Photo: Penúltimos Días
With a group of acquaintances we were talking about the repudiation rallies. We had everyone: radicals, moderates, and the “naïve”; I was, needless to say, in the first group. A girl was telling about how when she went to the marches she was sitting on the first grass she found like it was a picnic, and that she’d never shouted nor held up a slogan. Another related how his Committee for the Defense of the Revolution (CDR) said that on May Day they would march with their work colleagues, while the latter would say just the opposite. A boy told how he left his ex-girlfriend; she had called him to say she couldn’t see him that afternoon because she’d been called to go to a repudiation rally against the Ladies in White, which she couldn’t miss. They talked about it and the relationship ended before the phone call did. Another one, more subtle, an amateur creator of digital photo montages, showed his union “perfect” proof of his presence at the march.
At that moment one of those present confessed to having participated in a strange repudiation rally against the Czech embassy. She enumerated some of the slogans chanted, “Down with the lackeys” among others, and concluded, “If they only knew how little we care about the reasons for the rally; we’re there because we have no other choice and we amuse ourselves with the conga and the rhythm.”

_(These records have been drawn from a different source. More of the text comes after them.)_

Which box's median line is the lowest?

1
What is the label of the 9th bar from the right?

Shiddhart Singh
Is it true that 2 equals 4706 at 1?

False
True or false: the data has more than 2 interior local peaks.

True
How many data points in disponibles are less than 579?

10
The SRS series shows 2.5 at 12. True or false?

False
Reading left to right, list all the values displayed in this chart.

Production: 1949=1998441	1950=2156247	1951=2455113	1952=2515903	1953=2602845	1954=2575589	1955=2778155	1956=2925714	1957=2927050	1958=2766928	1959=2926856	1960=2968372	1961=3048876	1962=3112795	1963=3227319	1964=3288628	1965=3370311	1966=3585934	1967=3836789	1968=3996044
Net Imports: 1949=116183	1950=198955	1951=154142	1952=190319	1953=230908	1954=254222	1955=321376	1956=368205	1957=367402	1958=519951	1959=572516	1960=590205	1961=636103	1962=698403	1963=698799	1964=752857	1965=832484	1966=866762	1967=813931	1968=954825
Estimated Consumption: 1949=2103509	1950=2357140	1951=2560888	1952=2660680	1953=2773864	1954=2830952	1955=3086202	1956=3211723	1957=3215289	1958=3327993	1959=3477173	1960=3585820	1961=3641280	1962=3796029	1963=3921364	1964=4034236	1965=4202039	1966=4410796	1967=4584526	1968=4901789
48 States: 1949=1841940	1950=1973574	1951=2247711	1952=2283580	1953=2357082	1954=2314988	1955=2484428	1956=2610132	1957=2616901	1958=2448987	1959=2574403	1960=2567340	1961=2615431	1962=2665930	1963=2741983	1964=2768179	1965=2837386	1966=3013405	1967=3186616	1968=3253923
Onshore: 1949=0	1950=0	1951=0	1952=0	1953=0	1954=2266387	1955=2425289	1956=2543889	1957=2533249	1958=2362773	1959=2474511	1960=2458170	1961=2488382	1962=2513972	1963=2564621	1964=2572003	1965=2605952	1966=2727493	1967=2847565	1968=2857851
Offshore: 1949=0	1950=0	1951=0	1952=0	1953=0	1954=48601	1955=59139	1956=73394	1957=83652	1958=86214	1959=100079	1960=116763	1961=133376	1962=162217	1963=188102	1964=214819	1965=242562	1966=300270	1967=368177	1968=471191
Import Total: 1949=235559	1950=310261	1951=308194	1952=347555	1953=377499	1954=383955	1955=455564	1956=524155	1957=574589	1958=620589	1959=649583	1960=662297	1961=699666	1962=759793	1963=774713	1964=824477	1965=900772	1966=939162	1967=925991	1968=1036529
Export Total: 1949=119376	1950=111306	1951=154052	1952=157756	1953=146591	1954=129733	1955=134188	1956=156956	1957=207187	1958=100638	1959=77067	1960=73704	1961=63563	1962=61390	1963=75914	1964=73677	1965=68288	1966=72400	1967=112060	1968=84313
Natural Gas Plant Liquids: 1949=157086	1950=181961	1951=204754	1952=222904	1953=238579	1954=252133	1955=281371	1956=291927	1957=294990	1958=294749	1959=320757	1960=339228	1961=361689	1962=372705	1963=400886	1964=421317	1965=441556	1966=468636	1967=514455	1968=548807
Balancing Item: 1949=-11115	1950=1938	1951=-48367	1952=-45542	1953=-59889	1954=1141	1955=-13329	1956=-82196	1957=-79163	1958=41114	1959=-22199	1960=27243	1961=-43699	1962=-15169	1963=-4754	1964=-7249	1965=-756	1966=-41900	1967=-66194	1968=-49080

I almost fainted at such barbarity. How can a person be so oblivious? Is that how, now, a victim of the rally should see it? The person against whom they are screaming insults, obscenities, and in the best case, political slogans? Should they “imagine” that the screams are not what they seem, but simply a popular festival of students with grey matter floating in a vacuum?
Her comments stopped us in our tracks and for a few seconds everyone looked stunned, until someone managed to ask, “Who cares that you have fun at the expense of another’s shame?” But the girl didn’t understand. “I don’t know, do you think the people at the embassy were upset?”
We all find an excuse to leave. I didn’t say anything to her, perhaps she may start to analyze things the day her shout sticks in her throat at the moment she is screaming in my face.